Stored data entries
_____

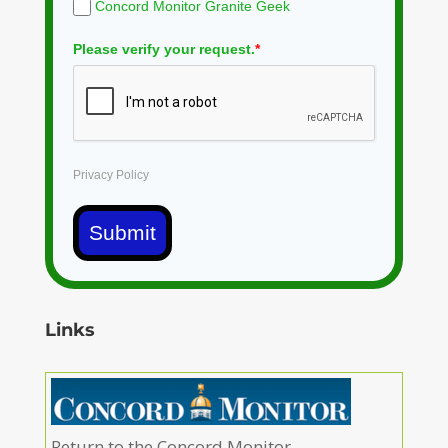
Concord Monitor Granite Geek
Please verify your request.
*
Privacy Policy
Submit
Links
Return to the Concord Monitor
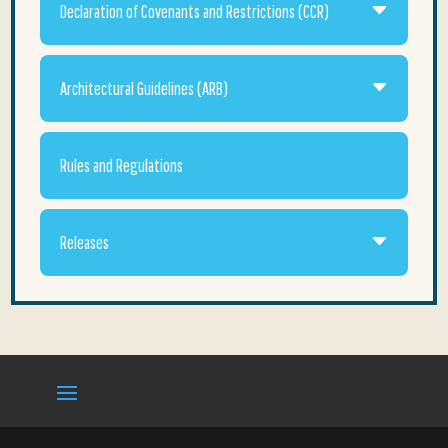
Declaration of Covenants and Restrictions (CCR)
Architectural Guidelines (ARB)
Rules and Regulations
Releases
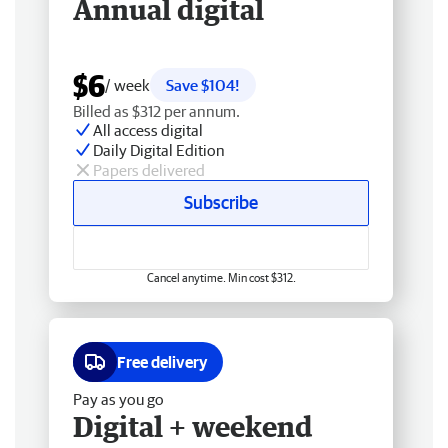
Annual digital
$6
/ week
Save $104!
Billed as $312 per annum.
All access digital
Daily Digital Edition
Papers delivered
Subscribe
Cancel anytime. Min cost $312.
Free delivery
Pay as you go
Digital + weekend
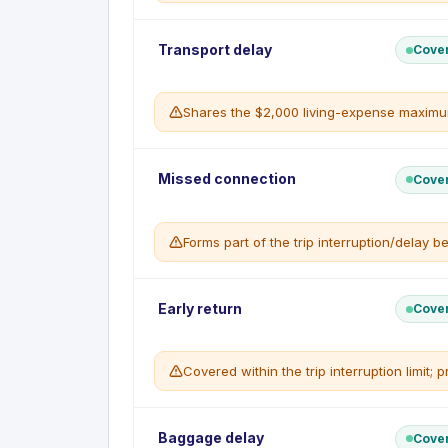
Most prepaid travel arrangements charg
WHAT'S NOT COVERED
Cancellation due to a pre-existing conditi
Trip Interruption reimburses unused prepaid e
Transport delay
Cove
Events known before the trip was book
necessary living expenses, when a covered cau
WHAT'S COVERED
Shares the $2,000 living-expense maximum 
Unused non-refundable prepaid expen
Up to $200 a day to a maximum of $2,00
Unlimited coverage of the return transpor
Provides necessary living expenses when your 
WHAT'S NOT COVERED
Missed connection
Cove
Interruption due to a non-covered caus
WHAT'S COVERED
Expenses already reimbursed by anothe
Up to $200 a day for meals and accom
Forms part of the trip interruption/delay be
Maximum $2,000 per insured per trip
WHAT'S NOT COVERED
Delays not caused by a covered event
Expenses without supporting receipts
Reimburses additional costs when a covered m
Early return
Cove
WHAT'S COVERED
Up to $2,000 per insured per trip for a
Covered within the trip interruption limit
WHAT'S NOT COVERED
Connections missed for reasons within y
Non-covered causes
The cost of returning home early following a c
Baggage delay
Cove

_____

### Task goal
The expected output is every entry, retyped exactly, with all pictures removed.

### Exercise answer
Concord Monitor Granite Geek
Please verify your request.
*
Privacy Policy
Submit
Links
Return to the Concord Monitor
Declaration of Covenants and Restrictions (CCR)
Architectural Guidelines (ARB)
Rules and Regulations
Releases
Annual digital
$6
/ week
Save $104!
Billed as $312 per annum.
All access digital
Daily Digital Edition
Papers delivered
Subscribe
Cancel anytime. Min cost $312.
Free delivery
Pay as you go
Digital + weekend
Most prepaid travel arrangements charg
WHAT'S NOT COVERED
Cancellation due to a pre-existing conditi
Trip Interruption reimburses unused prepaid e
Transport delay
Cove
Events known before the trip was book
necessary living expenses, when a covered cau
WHAT'S COVERED
Shares the $2,000 living-expense maximum 
Unused non-refundable prepaid expen
Up to $200 a day to a maximum of $2,00
Unlimited coverage of the return transpor
Provides necessary living expenses when your 
WHAT'S NOT COVERED
Missed connection
Cove
Interruption due to a non-covered caus
WHAT'S COVERED
Expenses already reimbursed by anothe
Up to $200 a day for meals and accom
Forms part of the trip interruption/delay be
Maximum $2,000 per insured per trip
WHAT'S NOT COVERED
Delays not caused by a covered event
Expenses without supporting receipts
Reimburses additional costs when a covered m
Early return
Cove
WHAT'S COVERED
Up to $2,000 per insured per trip for a
Covered within the trip interruption limit
WHAT'S NOT COVERED
Connections missed for reasons within y
Non-covered causes
The cost of returning home early following a c
Baggage delay
Cove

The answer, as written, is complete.